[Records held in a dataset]

* * *

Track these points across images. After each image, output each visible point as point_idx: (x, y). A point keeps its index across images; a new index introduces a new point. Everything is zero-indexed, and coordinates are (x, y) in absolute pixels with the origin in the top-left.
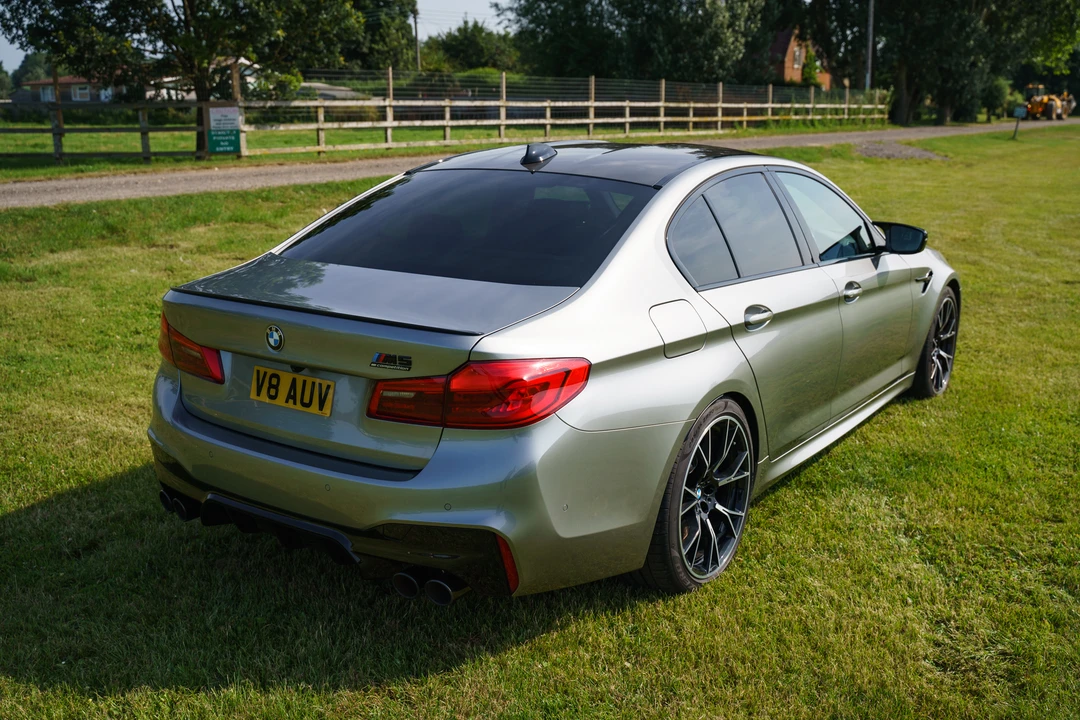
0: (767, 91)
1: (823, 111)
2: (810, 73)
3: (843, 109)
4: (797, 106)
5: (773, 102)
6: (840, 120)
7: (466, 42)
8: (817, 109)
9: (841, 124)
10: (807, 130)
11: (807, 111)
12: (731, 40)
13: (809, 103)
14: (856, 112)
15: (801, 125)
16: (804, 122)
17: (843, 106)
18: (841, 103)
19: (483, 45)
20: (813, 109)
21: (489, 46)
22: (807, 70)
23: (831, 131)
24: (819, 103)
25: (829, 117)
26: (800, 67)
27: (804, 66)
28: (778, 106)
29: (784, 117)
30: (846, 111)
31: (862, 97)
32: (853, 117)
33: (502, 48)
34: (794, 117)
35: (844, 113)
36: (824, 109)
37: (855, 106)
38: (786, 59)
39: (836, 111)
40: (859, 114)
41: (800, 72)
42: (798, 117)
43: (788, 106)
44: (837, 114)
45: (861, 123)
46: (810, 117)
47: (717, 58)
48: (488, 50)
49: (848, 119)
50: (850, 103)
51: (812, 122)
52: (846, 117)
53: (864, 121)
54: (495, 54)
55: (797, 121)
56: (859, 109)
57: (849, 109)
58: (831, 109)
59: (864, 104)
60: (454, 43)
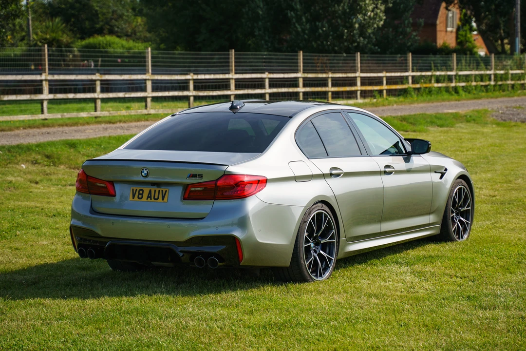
0: (406, 60)
1: (467, 78)
2: (466, 35)
3: (490, 75)
4: (438, 73)
5: (413, 71)
6: (486, 86)
7: (77, 5)
8: (460, 76)
9: (487, 91)
10: (451, 97)
11: (450, 79)
12: (370, 8)
13: (451, 70)
14: (503, 78)
15: (444, 92)
16: (447, 89)
17: (488, 72)
18: (487, 69)
19: (97, 8)
20: (456, 76)
21: (105, 11)
22: (461, 32)
23: (475, 98)
24: (461, 70)
25: (474, 84)
26: (454, 30)
27: (458, 29)
28: (419, 74)
29: (425, 85)
30: (493, 77)
31: (510, 62)
32: (500, 83)
33: (119, 12)
34: (436, 85)
35: (490, 79)
36: (467, 76)
37: (502, 72)
38: (438, 22)
39: (482, 78)
40: (506, 79)
41: (454, 35)
42: (440, 85)
43: (429, 73)
44: (482, 81)
45: (510, 88)
46: (453, 85)
47: (357, 26)
48: (104, 14)
49: (495, 86)
50: (496, 69)
51: (456, 89)
52: (492, 83)
53: (513, 86)
54: (111, 19)
55: (440, 88)
56: (506, 74)
57: (495, 75)
58: (476, 75)
59: (512, 69)
60: (63, 6)
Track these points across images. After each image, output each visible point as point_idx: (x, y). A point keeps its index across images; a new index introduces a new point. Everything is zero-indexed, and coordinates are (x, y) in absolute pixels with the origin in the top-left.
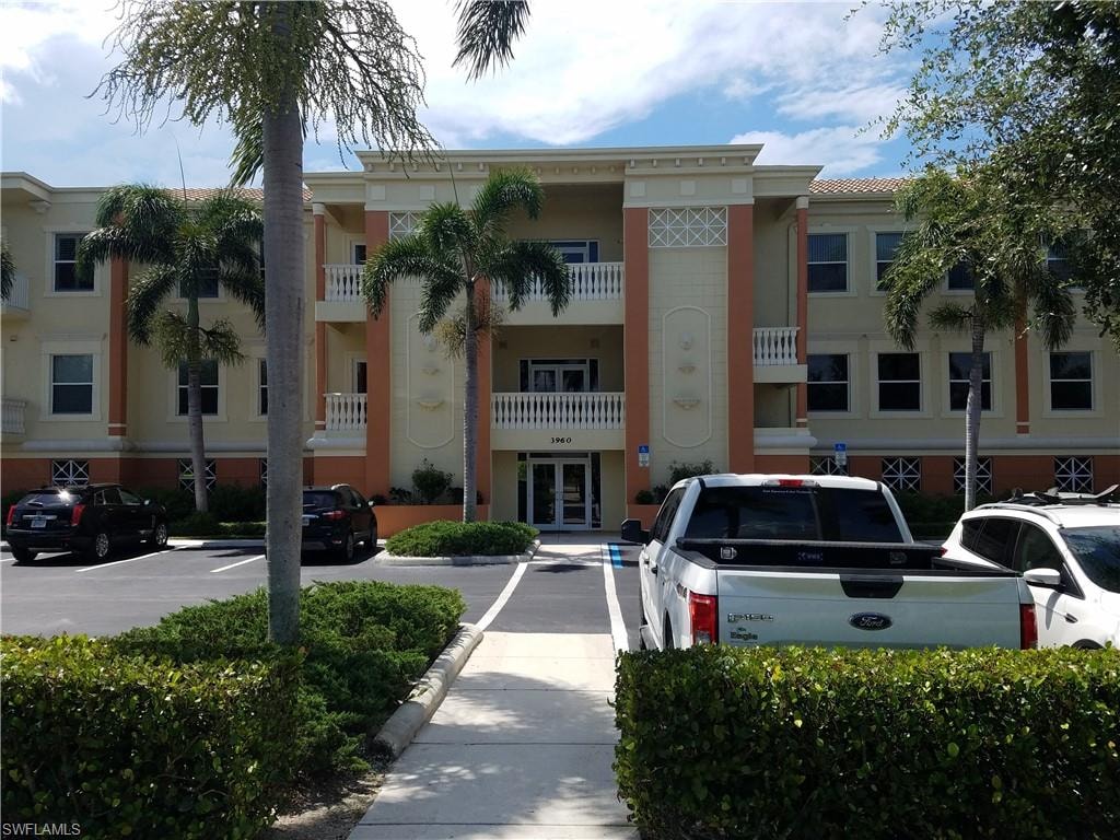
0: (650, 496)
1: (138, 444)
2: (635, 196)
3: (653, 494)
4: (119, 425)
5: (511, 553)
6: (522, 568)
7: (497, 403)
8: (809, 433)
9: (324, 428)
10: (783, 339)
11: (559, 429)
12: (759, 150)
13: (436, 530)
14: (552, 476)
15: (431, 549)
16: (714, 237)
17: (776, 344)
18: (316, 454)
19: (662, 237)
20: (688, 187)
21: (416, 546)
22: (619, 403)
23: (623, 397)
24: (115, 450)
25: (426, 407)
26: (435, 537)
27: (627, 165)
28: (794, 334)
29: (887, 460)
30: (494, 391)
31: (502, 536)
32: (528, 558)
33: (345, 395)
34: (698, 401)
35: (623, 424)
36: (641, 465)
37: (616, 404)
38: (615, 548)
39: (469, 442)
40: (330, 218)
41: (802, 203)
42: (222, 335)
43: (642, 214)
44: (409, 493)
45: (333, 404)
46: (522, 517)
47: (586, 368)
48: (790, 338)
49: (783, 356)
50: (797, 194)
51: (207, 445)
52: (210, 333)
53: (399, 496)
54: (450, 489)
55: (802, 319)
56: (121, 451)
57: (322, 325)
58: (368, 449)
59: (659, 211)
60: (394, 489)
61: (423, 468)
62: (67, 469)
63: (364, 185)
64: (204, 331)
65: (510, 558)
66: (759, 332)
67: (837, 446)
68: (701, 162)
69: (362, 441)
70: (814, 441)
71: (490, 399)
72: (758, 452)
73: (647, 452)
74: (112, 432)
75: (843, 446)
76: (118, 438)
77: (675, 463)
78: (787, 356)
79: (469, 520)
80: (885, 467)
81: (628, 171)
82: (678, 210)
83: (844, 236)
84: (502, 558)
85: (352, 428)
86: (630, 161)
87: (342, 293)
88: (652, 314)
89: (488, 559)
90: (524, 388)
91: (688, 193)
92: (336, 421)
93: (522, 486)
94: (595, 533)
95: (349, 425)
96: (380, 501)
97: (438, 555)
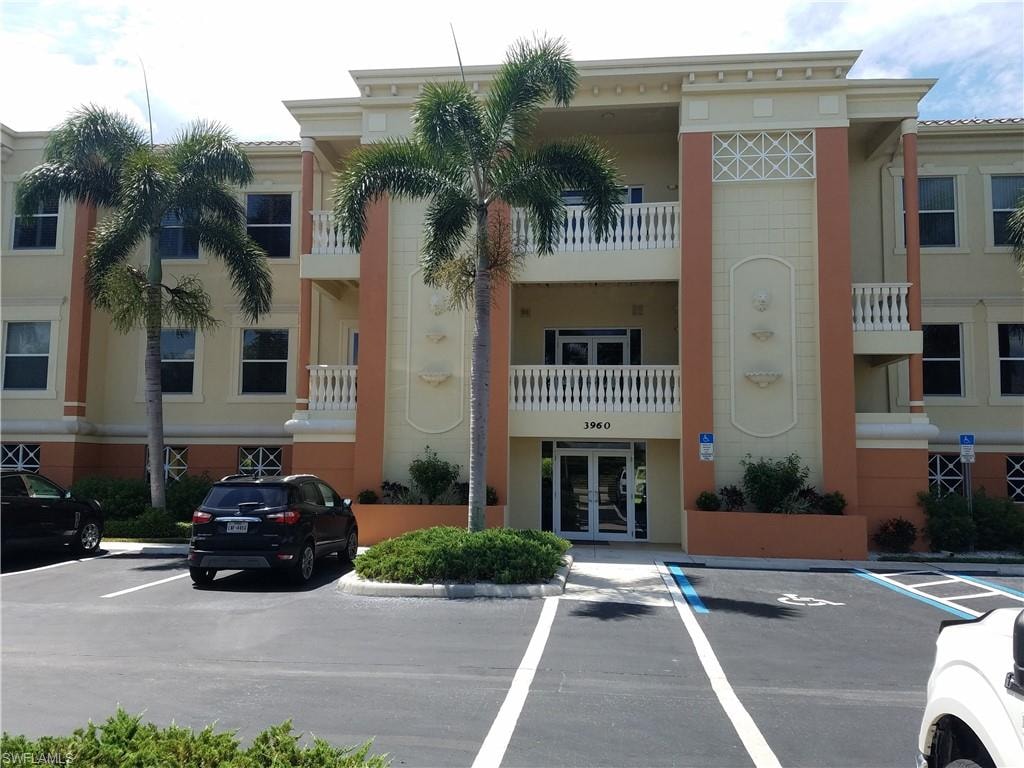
0: (716, 498)
1: (100, 427)
2: (694, 119)
3: (720, 497)
4: (75, 404)
5: (533, 581)
6: (550, 607)
7: (516, 378)
8: (927, 420)
9: (306, 407)
10: (890, 298)
11: (594, 411)
12: (856, 58)
13: (427, 541)
14: (585, 472)
15: (416, 570)
16: (799, 166)
17: (881, 303)
18: (296, 439)
19: (730, 169)
20: (763, 106)
21: (395, 566)
22: (672, 379)
23: (677, 371)
24: (71, 433)
25: (429, 382)
26: (423, 553)
27: (685, 80)
28: (904, 292)
29: (1010, 457)
30: (513, 363)
31: (521, 555)
32: (560, 588)
33: (334, 367)
34: (779, 377)
35: (678, 407)
36: (702, 458)
37: (668, 380)
38: (678, 571)
39: (477, 420)
40: (319, 154)
41: (909, 128)
42: (189, 295)
43: (704, 141)
44: (406, 489)
45: (318, 378)
46: (547, 524)
47: (626, 340)
48: (898, 296)
49: (890, 320)
50: (902, 115)
51: (167, 428)
52: (175, 292)
53: (393, 492)
54: (457, 484)
55: (912, 272)
56: (76, 434)
57: (308, 283)
58: (359, 433)
59: (725, 137)
60: (386, 483)
61: (424, 458)
62: (16, 455)
63: (361, 114)
64: (167, 288)
65: (531, 589)
66: (859, 288)
67: (962, 437)
68: (780, 74)
69: (351, 423)
70: (934, 430)
71: (507, 373)
72: (860, 445)
73: (711, 441)
74: (68, 411)
75: (971, 438)
76: (75, 418)
77: (750, 456)
78: (895, 320)
79: (476, 527)
80: (1010, 467)
81: (686, 87)
82: (750, 136)
83: (950, 179)
84: (520, 589)
85: (340, 409)
86: (688, 75)
87: (332, 244)
88: (717, 266)
89: (499, 589)
90: (551, 360)
91: (763, 114)
92: (322, 399)
93: (547, 484)
94: (641, 545)
95: (336, 404)
96: (368, 498)
97: (426, 580)
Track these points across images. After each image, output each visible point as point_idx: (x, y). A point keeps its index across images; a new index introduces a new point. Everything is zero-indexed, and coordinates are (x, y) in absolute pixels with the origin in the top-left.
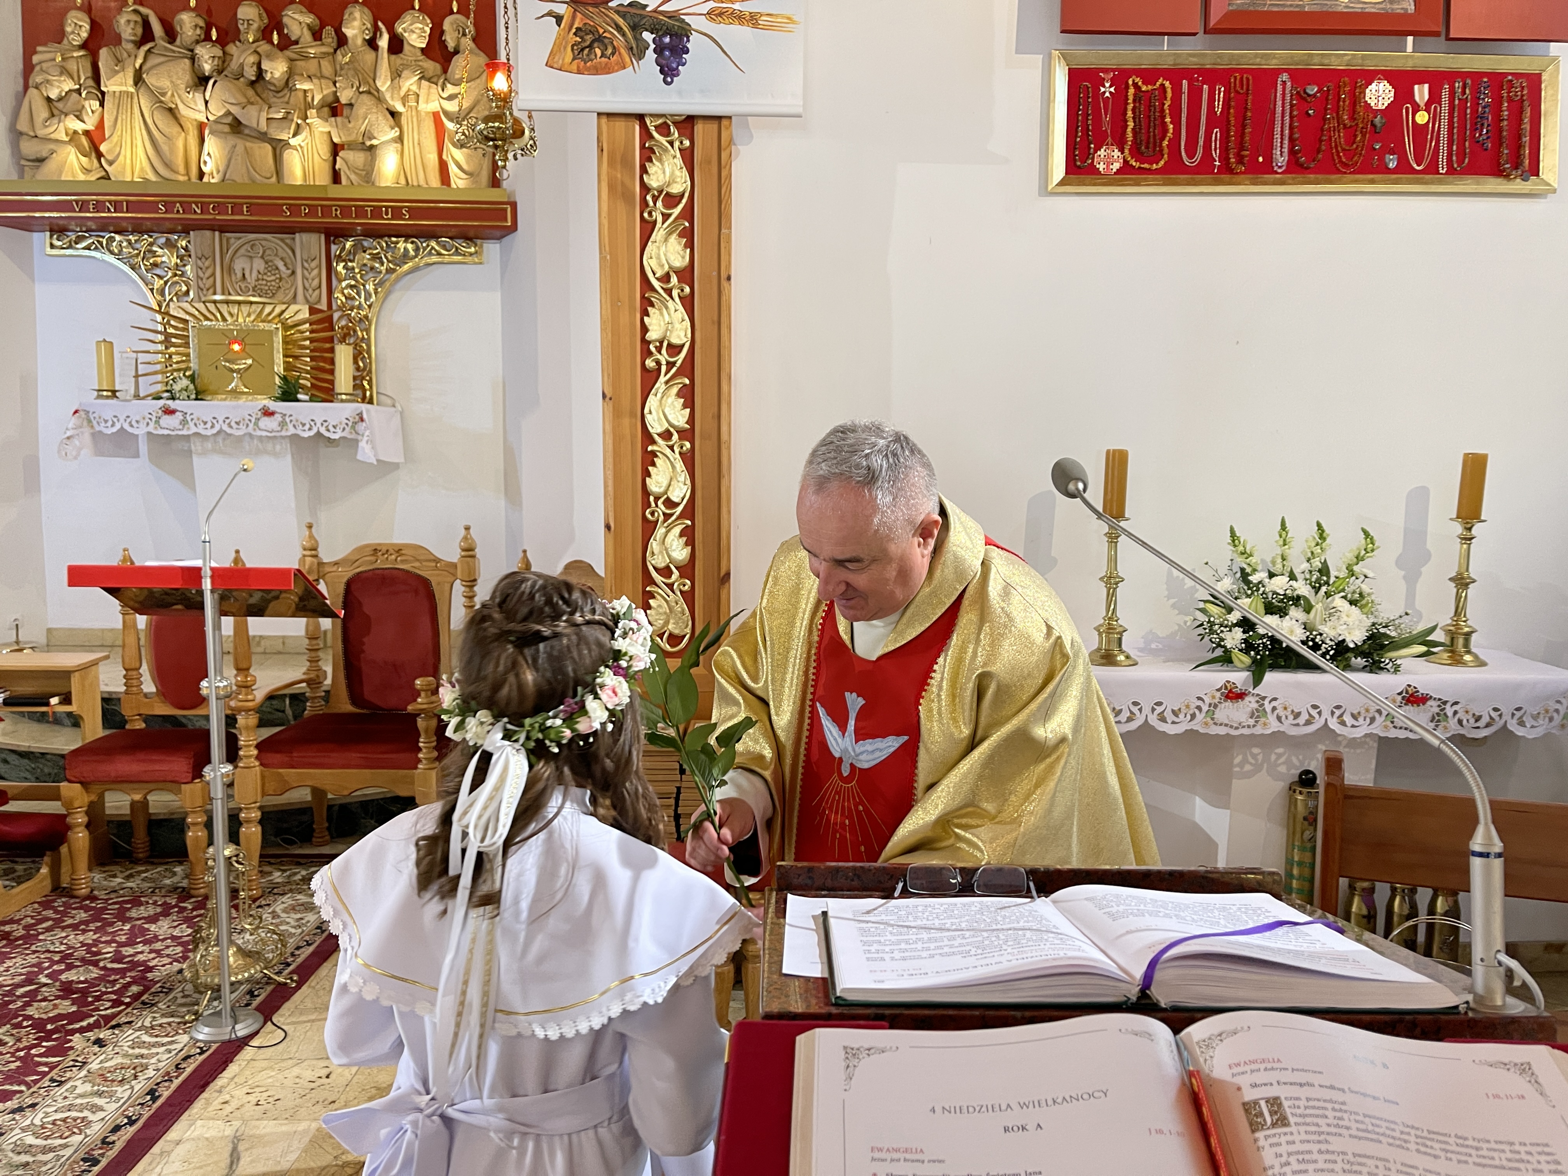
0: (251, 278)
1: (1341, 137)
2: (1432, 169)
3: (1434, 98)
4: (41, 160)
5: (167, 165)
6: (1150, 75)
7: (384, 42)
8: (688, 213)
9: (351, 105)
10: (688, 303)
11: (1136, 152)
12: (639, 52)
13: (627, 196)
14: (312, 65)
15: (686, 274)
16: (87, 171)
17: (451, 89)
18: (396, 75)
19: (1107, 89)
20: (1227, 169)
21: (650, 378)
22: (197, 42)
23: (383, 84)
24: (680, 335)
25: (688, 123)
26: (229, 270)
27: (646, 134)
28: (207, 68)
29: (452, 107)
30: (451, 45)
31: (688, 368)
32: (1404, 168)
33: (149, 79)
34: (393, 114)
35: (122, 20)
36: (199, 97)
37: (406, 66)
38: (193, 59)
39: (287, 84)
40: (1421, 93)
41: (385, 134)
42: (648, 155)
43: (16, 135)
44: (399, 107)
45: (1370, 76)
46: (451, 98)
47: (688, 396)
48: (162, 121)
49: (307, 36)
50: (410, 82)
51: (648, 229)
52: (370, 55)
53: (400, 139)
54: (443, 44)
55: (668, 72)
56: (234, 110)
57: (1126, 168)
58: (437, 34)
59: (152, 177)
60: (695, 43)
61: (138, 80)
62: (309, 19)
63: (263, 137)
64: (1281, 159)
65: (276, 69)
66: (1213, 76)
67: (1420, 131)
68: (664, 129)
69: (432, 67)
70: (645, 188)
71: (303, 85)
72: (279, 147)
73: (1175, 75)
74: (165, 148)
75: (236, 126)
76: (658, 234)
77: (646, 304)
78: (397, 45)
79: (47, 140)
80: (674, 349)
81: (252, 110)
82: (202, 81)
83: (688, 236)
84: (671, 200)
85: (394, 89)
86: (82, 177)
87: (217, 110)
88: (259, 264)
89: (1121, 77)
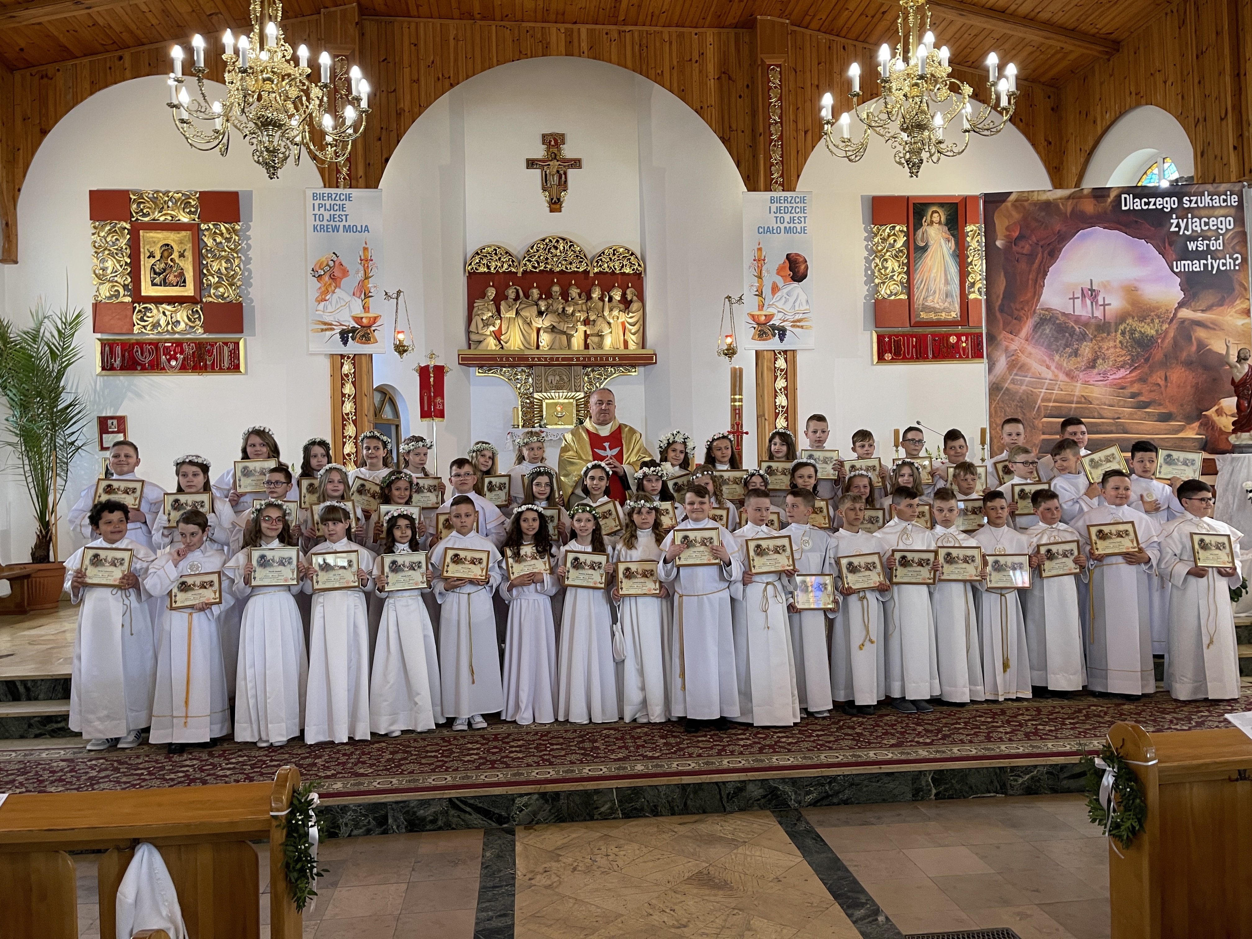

* * *

> [TRY IT] Reproduce, word for word, the stretch of the listing from its start through the line containing "30: (846, 111)", both ends included. Leave the pictures out of your answer.

> [TASK SOLUTION]
Track these points across images. After each image, output each visible point as point_idx: (x, y). A point keeps its index across images; a new index introduces a new point. Everything is zero-indexed, and coordinates are (x, y) in absolute pixels with the origin in the top-left.
0: (767, 91)
1: (823, 111)
2: (810, 73)
3: (843, 109)
4: (797, 106)
5: (773, 102)
6: (840, 120)
7: (466, 42)
8: (817, 109)
9: (841, 124)
10: (807, 130)
11: (807, 111)
12: (731, 40)
13: (809, 103)
14: (856, 112)
15: (801, 125)
16: (804, 122)
17: (843, 106)
18: (841, 103)
19: (483, 45)
20: (813, 109)
21: (489, 46)
22: (807, 70)
23: (831, 131)
24: (819, 103)
25: (829, 117)
26: (800, 67)
27: (804, 66)
28: (778, 106)
29: (784, 117)
30: (846, 111)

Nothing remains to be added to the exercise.